Welcome, enjoy, buy the T-shirt, take a picture, tell your friends.
You know a form of communications media is bad when making it “much more email-like” is an IMPROVEMENT.
Here’s a really thoughtful analysis by Sramana Mitra on why the iPhone is significant.
Interesting, Bob - different perspective than mine.
I hate voicemail:
- it’s a pain to access
- it’s slow to sort through
- I can’t just hit the “reply” button
- saved messages on my carrier get automatically deleted after 14 days
- can’t file them, can’t archive one permanently, can’t tag them
- can’t search them
Need I go on?
Email, for all it’s faults, is a quick, asynchronous method of communication that I can do precisely what I want with.
Hi John:
I probably was a bit flip in my original comment. But I am not a fan of e-mail, for a couple of reasons:
1. Many people lack the writing ability to express themselves clearly and precisely via e-mail. (the same might be said of me writing blog comments).
2. More importantly, e-mail has the impact of more traditional correspondence, but its ‘immediacy’ (yeah, I know you don’t HAVE to respond to e-mail instantly) takes the element of thoughtful consideration out of the mix. It’s the immediacy of face-to-face chat without the non-verbal cues or the richness of f2f communication.

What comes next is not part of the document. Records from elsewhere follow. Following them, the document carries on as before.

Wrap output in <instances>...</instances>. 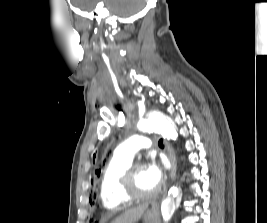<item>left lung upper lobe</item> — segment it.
<instances>
[{"label": "left lung upper lobe", "instance_id": "5c2ea615", "mask_svg": "<svg viewBox=\"0 0 267 223\" xmlns=\"http://www.w3.org/2000/svg\"><path fill=\"white\" fill-rule=\"evenodd\" d=\"M95 173L97 174V175H99L100 174V170H96L95 171ZM89 214H100V209H89Z\"/></svg>", "mask_w": 267, "mask_h": 223}]
</instances>
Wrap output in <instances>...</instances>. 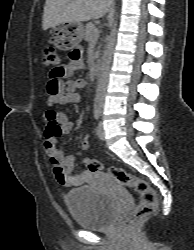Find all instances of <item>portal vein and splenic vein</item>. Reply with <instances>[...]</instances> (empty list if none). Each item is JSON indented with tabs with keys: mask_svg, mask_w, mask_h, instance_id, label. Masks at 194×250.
<instances>
[{
	"mask_svg": "<svg viewBox=\"0 0 194 250\" xmlns=\"http://www.w3.org/2000/svg\"><path fill=\"white\" fill-rule=\"evenodd\" d=\"M95 34L97 35V34H98V32H97V31H95Z\"/></svg>",
	"mask_w": 194,
	"mask_h": 250,
	"instance_id": "obj_1",
	"label": "portal vein and splenic vein"
}]
</instances>
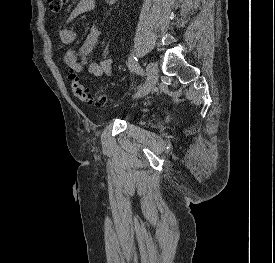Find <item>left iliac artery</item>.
Here are the masks:
<instances>
[{
  "label": "left iliac artery",
  "instance_id": "left-iliac-artery-1",
  "mask_svg": "<svg viewBox=\"0 0 275 263\" xmlns=\"http://www.w3.org/2000/svg\"><path fill=\"white\" fill-rule=\"evenodd\" d=\"M128 67L139 75H143L144 71L138 63L137 57L131 53L128 57Z\"/></svg>",
  "mask_w": 275,
  "mask_h": 263
}]
</instances>
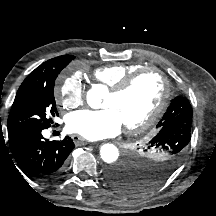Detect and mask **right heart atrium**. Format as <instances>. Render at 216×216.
<instances>
[{
	"label": "right heart atrium",
	"instance_id": "1",
	"mask_svg": "<svg viewBox=\"0 0 216 216\" xmlns=\"http://www.w3.org/2000/svg\"><path fill=\"white\" fill-rule=\"evenodd\" d=\"M56 101L66 108H76L83 103L84 86L75 76L66 77L55 91Z\"/></svg>",
	"mask_w": 216,
	"mask_h": 216
}]
</instances>
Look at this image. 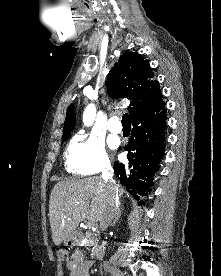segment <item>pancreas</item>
I'll return each instance as SVG.
<instances>
[{"label":"pancreas","instance_id":"obj_1","mask_svg":"<svg viewBox=\"0 0 221 276\" xmlns=\"http://www.w3.org/2000/svg\"><path fill=\"white\" fill-rule=\"evenodd\" d=\"M86 240L84 245L85 246H94V247H97V239L95 237L94 234H92L91 232H86L83 236H82V239L80 241V243L83 241V240Z\"/></svg>","mask_w":221,"mask_h":276}]
</instances>
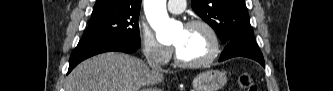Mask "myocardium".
Here are the masks:
<instances>
[{
  "instance_id": "myocardium-1",
  "label": "myocardium",
  "mask_w": 333,
  "mask_h": 91,
  "mask_svg": "<svg viewBox=\"0 0 333 91\" xmlns=\"http://www.w3.org/2000/svg\"><path fill=\"white\" fill-rule=\"evenodd\" d=\"M186 28H191V27H202L205 29V31L208 33L210 36L211 42H212V49L210 54L199 61H186L183 58H181L178 49L174 46V51H175V63L183 68H201L204 66H207L211 64L213 61L217 59V57L220 54V39L218 36L217 31L215 28L209 24L208 22L200 19H193L188 21L185 24Z\"/></svg>"
}]
</instances>
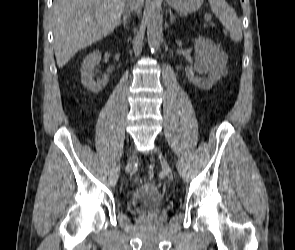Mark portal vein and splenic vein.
<instances>
[{
  "label": "portal vein and splenic vein",
  "mask_w": 295,
  "mask_h": 250,
  "mask_svg": "<svg viewBox=\"0 0 295 250\" xmlns=\"http://www.w3.org/2000/svg\"><path fill=\"white\" fill-rule=\"evenodd\" d=\"M205 20L210 21L211 20V15H205Z\"/></svg>",
  "instance_id": "18ae733b"
}]
</instances>
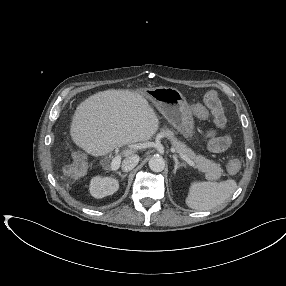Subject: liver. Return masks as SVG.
<instances>
[{"mask_svg": "<svg viewBox=\"0 0 286 286\" xmlns=\"http://www.w3.org/2000/svg\"><path fill=\"white\" fill-rule=\"evenodd\" d=\"M158 128L157 114L141 93L108 89L89 96L77 106L70 135L88 154L104 156L115 148L151 139ZM134 152L124 150L123 156Z\"/></svg>", "mask_w": 286, "mask_h": 286, "instance_id": "6515ba94", "label": "liver"}]
</instances>
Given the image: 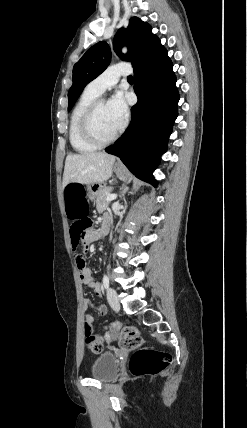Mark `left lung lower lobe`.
<instances>
[{
    "instance_id": "obj_1",
    "label": "left lung lower lobe",
    "mask_w": 247,
    "mask_h": 428,
    "mask_svg": "<svg viewBox=\"0 0 247 428\" xmlns=\"http://www.w3.org/2000/svg\"><path fill=\"white\" fill-rule=\"evenodd\" d=\"M173 64L164 49L134 69L138 102L120 140L106 148L139 179L157 186L153 176L178 116L179 93Z\"/></svg>"
}]
</instances>
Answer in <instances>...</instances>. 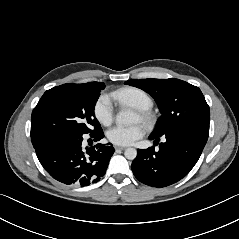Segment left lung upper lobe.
I'll list each match as a JSON object with an SVG mask.
<instances>
[{
	"label": "left lung upper lobe",
	"instance_id": "obj_1",
	"mask_svg": "<svg viewBox=\"0 0 239 239\" xmlns=\"http://www.w3.org/2000/svg\"><path fill=\"white\" fill-rule=\"evenodd\" d=\"M125 84L150 94L162 113L152 135L177 130L209 134L210 110L201 90L185 81L170 79L129 80Z\"/></svg>",
	"mask_w": 239,
	"mask_h": 239
}]
</instances>
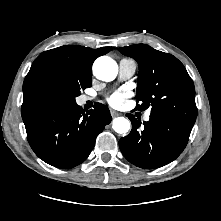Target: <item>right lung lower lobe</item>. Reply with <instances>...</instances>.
Masks as SVG:
<instances>
[{"label": "right lung lower lobe", "mask_w": 221, "mask_h": 221, "mask_svg": "<svg viewBox=\"0 0 221 221\" xmlns=\"http://www.w3.org/2000/svg\"><path fill=\"white\" fill-rule=\"evenodd\" d=\"M111 119L109 109L100 103L86 113L76 103H56L23 116L32 150L44 162L62 169L86 160Z\"/></svg>", "instance_id": "98d812e1"}]
</instances>
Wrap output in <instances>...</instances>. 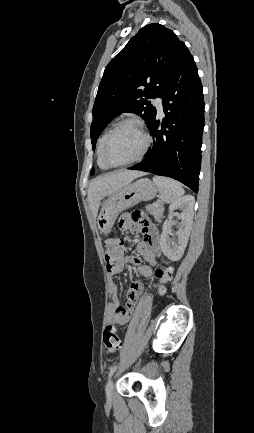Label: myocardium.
Segmentation results:
<instances>
[{"label":"myocardium","instance_id":"myocardium-1","mask_svg":"<svg viewBox=\"0 0 254 433\" xmlns=\"http://www.w3.org/2000/svg\"><path fill=\"white\" fill-rule=\"evenodd\" d=\"M125 125H134L136 126L139 131L142 133L143 137H144V145L142 150L140 151V153L134 157L133 159L123 162V163H113L110 162L106 159L105 157V147L109 141V139L111 138V136L117 131L119 130L121 127L125 126ZM152 143V138L151 135L149 134L148 130L146 129V127L144 126V124L138 120V119H134V118H128V119H124L122 121H120L117 125H115L105 136L102 145H101V149H100V158L103 161L104 164H106L108 167L110 168H117V167H124V166H128L131 164H134L138 161H140L141 159H143V157L146 155V153L148 152L150 146Z\"/></svg>","mask_w":254,"mask_h":433}]
</instances>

I totally agree with you about voice mail. It does suck. And making it more e-mail like would be an improvement (Of course, we Canadians won’t be able to know for sure for several months yet, since we don’t get iPhones until the winter). But I think that e-mail itself is far from a flawless means of communicating. Like democracy, I suppose it’s the worst system, save for all the others.